Mortgage rates climbed this week, pushing higher on renewed geopolitical tensions in the Middle East. The breakdown of ceasefire negotiations between Iran and Israel sent investors fleeing to safer assets, which historically pushes bond yields up and mortgage rates along with them.

The 30-year fixed mortgage rate now sits substantially higher than last week, making home borrowing more expensive for buyers entering the market. A borrower seeking a $400,000 mortgage will pay noticeably more per month compared to rates from just days prior.

These rate increases reflect broader market anxiety about oil supply disruptions. When conflict threatens Middle Eastern oil production, investors worry about inflation spreading through the economy. Higher inflation typically forces the Federal Reserve to keep interest rates elevated, which ripples directly into mortgage pricing.

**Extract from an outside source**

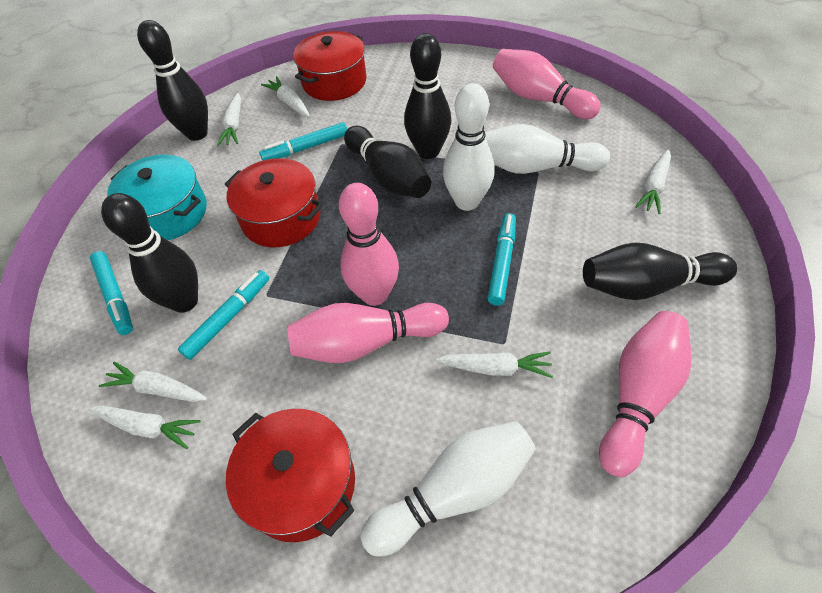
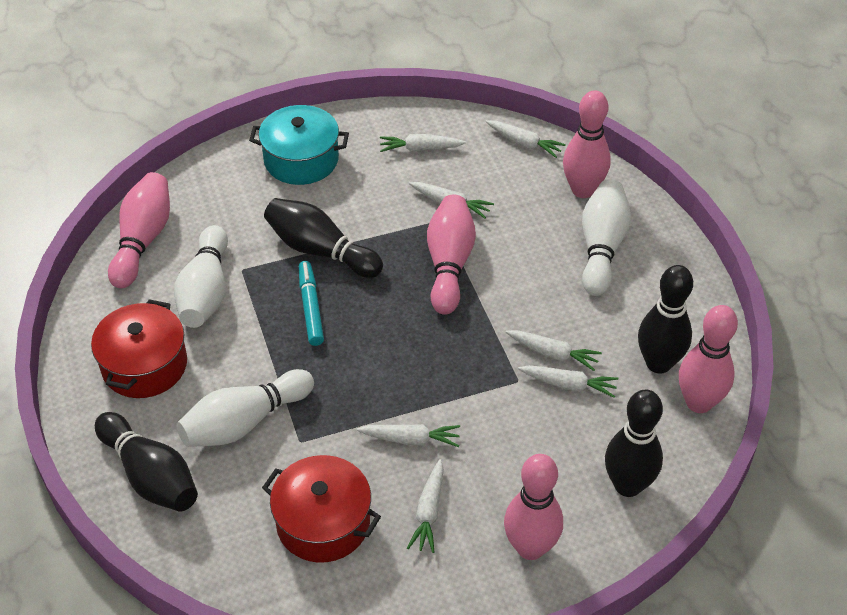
black bowling pin: [101,193,198,313] [137,20,208,141] [344,126,431,198] [404,33,452,159] [583,243,738,300] = 5 -> [95,412,198,512] [264,198,383,278] [605,390,663,497] [638,265,693,374] = 4
pink bowling pin: [287,303,449,363] [339,183,399,306] [493,49,601,119] [599,311,692,477] = 4 -> [108,172,170,288] [427,195,476,315] [504,454,563,560] [563,90,611,198] [679,305,738,413] = 5
red pot: [225,158,323,247] [226,409,355,542] [293,31,367,101] = 3 -> [91,299,187,398] [262,455,381,562] = 2
turquoise marker: [90,251,133,335] [178,270,269,360] [259,122,347,161] [487,213,516,306] = 4 -> [299,261,324,346] = 1
white carrot: [89,406,201,449] [99,362,208,402] [217,93,241,146] [261,76,310,117] [436,352,553,378] [635,149,671,214] = 6 -> [357,424,460,447] [380,134,466,152] [407,459,444,553] [409,182,494,219] [486,120,566,158] [505,330,602,371] [518,365,618,398] = 7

The 15-year fixed rate also climbed, though typically by a smaller margin than the 30-year product. Refinancing becomes less attractive at these levels. Homeowners locked into rates below 4 percent should hold their mortgages rather than refinance.

For prospective buyers, timing matters now. Rates swing daily based on headline risk and economic data. Locking in a rate through your lender protects you from further increases. Shopping across multiple lenders remains essential. Wells Fargo, Chase, Bank of America, and smaller outfits like Better.com and Rocket Mortgage all quote rates daily, and differences between them can mean thousands of dollars over a 30-year loan.

The ceasefire collapse adds uncertainty to an already volatile rate environment. Unless tensions ease and oil prices stabilize, expect mortgage rates to remain elevated or climb further. Buyers on tight timelines should move quickly. Those with flexibility may wait to see if geopolitical risks recede and pull rates down again.